## Your objective
Go over the data and work out how many lines include the word "numbers". Give that number only.

Data for this task Block Start

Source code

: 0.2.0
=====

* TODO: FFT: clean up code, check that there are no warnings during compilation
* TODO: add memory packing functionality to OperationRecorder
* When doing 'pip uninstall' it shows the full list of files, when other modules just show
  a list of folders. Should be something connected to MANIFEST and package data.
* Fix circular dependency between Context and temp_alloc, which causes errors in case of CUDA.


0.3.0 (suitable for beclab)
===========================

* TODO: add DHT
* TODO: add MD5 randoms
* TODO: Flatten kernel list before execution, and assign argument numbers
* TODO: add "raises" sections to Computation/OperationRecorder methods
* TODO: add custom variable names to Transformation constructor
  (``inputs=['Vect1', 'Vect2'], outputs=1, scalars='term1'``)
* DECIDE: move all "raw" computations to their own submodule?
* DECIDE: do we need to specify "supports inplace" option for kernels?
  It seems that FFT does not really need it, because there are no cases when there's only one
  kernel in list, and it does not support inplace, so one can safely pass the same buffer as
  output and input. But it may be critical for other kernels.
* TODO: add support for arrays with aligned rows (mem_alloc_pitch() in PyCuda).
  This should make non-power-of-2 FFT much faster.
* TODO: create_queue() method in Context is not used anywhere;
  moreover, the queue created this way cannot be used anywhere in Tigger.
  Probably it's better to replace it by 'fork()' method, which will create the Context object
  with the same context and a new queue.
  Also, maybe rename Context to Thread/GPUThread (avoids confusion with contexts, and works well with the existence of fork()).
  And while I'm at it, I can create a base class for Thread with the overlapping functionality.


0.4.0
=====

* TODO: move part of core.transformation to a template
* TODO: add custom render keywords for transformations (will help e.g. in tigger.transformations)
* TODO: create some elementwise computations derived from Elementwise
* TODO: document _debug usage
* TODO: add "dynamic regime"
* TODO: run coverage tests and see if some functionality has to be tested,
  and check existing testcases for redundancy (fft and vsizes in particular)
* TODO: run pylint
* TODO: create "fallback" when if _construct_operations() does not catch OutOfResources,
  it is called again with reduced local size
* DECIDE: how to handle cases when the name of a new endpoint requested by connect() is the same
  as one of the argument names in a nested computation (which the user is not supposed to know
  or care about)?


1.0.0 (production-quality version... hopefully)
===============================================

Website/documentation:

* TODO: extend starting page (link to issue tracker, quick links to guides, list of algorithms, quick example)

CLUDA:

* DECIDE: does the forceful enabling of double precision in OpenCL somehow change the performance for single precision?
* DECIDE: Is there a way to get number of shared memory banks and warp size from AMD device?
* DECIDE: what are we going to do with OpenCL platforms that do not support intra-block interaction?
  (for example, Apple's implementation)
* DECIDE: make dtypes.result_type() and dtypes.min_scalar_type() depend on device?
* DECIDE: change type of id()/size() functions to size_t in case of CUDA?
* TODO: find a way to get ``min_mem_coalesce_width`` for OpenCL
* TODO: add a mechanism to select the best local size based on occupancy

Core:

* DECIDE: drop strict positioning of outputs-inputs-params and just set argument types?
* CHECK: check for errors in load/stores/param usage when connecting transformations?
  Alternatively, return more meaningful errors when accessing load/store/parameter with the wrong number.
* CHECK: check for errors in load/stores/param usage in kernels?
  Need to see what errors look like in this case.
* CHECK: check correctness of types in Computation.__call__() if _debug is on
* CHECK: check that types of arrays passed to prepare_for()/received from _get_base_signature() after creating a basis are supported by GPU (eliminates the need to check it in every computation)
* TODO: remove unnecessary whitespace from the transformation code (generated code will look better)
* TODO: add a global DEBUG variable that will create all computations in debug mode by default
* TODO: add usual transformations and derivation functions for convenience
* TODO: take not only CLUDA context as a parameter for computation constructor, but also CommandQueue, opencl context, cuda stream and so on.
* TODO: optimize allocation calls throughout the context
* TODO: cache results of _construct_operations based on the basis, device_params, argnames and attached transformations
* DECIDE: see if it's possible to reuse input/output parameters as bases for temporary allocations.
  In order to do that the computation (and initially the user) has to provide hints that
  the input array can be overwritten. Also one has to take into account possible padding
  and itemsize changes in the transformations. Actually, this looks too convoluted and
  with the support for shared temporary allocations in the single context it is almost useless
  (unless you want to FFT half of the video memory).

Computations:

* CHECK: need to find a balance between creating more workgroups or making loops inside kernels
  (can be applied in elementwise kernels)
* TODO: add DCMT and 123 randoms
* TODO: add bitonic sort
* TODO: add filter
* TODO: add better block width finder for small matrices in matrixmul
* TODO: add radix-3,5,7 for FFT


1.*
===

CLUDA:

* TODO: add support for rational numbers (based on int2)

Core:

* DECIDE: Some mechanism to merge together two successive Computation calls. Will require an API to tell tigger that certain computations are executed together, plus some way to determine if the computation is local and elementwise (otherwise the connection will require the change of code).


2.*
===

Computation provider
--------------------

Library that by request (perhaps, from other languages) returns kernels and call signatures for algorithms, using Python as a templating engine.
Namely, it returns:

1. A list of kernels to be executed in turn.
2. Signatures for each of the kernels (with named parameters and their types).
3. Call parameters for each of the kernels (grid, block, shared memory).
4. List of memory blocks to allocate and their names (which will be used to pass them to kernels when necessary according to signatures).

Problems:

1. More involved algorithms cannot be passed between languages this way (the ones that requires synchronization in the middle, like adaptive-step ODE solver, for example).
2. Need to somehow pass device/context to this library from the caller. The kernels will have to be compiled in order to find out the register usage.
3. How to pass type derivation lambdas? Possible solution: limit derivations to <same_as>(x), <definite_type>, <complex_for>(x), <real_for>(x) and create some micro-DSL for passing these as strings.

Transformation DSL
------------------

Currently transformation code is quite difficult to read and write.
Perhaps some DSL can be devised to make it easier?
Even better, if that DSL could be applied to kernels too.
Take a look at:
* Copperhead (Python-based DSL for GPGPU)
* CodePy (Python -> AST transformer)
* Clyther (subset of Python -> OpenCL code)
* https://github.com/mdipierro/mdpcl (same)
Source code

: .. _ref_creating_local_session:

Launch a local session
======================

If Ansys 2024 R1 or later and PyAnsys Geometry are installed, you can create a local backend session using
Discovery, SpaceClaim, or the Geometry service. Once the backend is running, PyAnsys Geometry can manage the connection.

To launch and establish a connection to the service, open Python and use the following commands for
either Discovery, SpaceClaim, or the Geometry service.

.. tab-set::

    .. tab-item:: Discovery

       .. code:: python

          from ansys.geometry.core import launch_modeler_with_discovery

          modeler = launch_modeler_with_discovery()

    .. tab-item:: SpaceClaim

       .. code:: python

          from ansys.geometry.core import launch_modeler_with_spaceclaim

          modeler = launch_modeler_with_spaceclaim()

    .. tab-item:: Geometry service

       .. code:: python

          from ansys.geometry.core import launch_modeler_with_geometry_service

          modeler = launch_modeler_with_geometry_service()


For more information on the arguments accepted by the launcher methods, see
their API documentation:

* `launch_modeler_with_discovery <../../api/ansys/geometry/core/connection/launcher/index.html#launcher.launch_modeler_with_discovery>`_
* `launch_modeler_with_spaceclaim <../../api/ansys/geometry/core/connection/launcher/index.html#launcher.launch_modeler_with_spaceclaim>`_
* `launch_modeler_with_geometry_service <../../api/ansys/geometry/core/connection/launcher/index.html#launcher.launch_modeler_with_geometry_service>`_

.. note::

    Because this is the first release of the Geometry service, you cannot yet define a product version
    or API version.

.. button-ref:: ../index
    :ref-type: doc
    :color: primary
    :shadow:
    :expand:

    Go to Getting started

Data for this task Block End

## Answer below
2